Mark Catesby is regarded as the most important artist-naturalist of the American colonial era. Born and educated in England and a member of a prominent English family of historians and amateur botanists, Catesby was the first naturalist to illustrate an extensive array of American flora and fauna in which animals were combined with plants in a true-to-life relationship.

Catesby came to Virginia in 1712 because, he wrote, "my curiosity was such that I soon imbibed a passionate desire of viewing the animal and vegetable productions in their native countries. . . . Virginia was the place (as I had relations there), which suited most with my convenience to go." From Virginia he traveled southward, spending seven years compiling notes and drawings for his Natural History of Carolina, Florida, and the Bahama Islands, which contains numerous species indigenous to Virginia. While in Virginia on his second trip to the colonies, he assembled an enormous collection of flora and fauna for his English patrons.

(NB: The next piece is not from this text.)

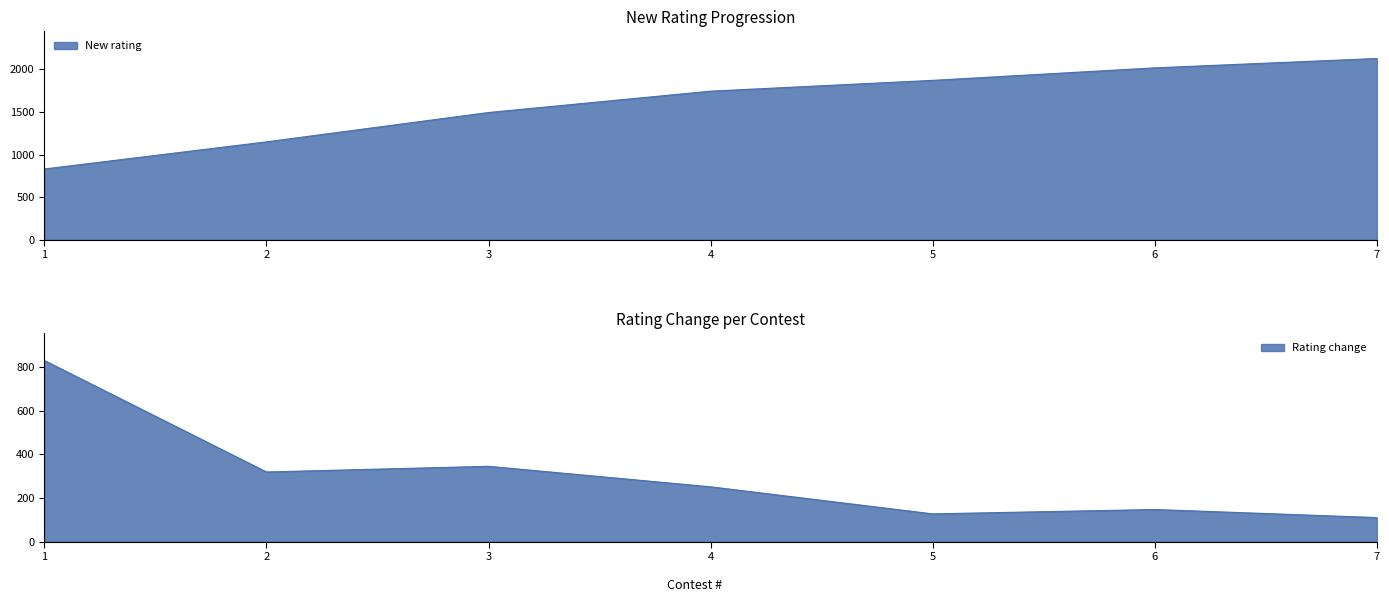

What is the value of the New rating point at the 5th from the left?

1872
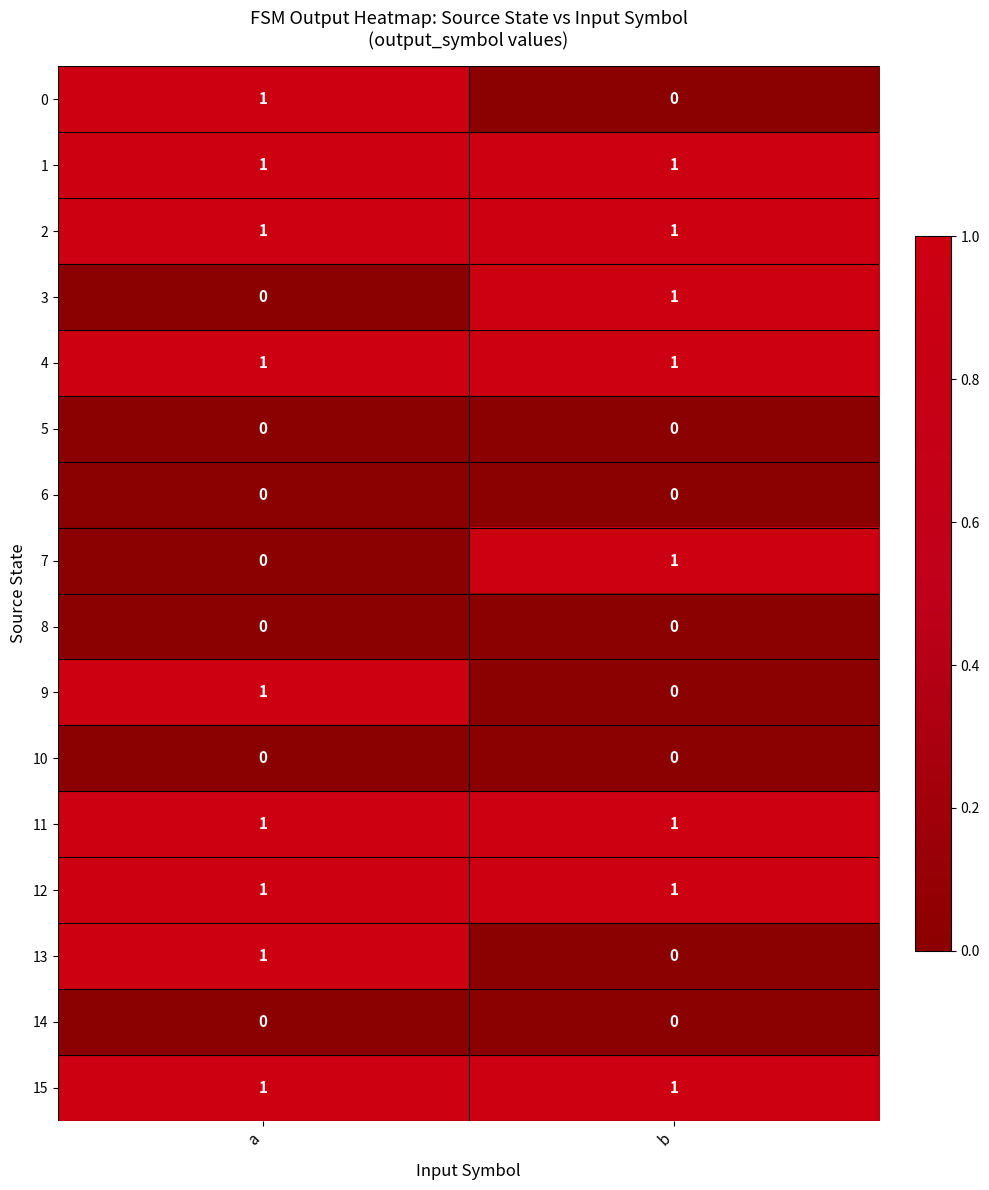

Rank the categories by 3 value from lowest to highest.

a, b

Catesby considered drawing and even printmaking part of the necessary skills of a naturalist and learned the art of etching for his Natural History. Of the book's lavishly colored 220 plates, he etched all but 2 and either hand-colored or supervised the coloring of the first set of prints. Producing the first volume took twenty years. Based on his fieldwork, Catesby combined engravings with analytical and descriptive text in both English and French, a practice later artist-naturalists followed. Catesby wrote a detailed physical description of the "Hog-Fish," a species found in the waters around Florida and the Bahamas, but then noted: "The tail of this Fish being cut off before I had it, I cannot say of what form it was."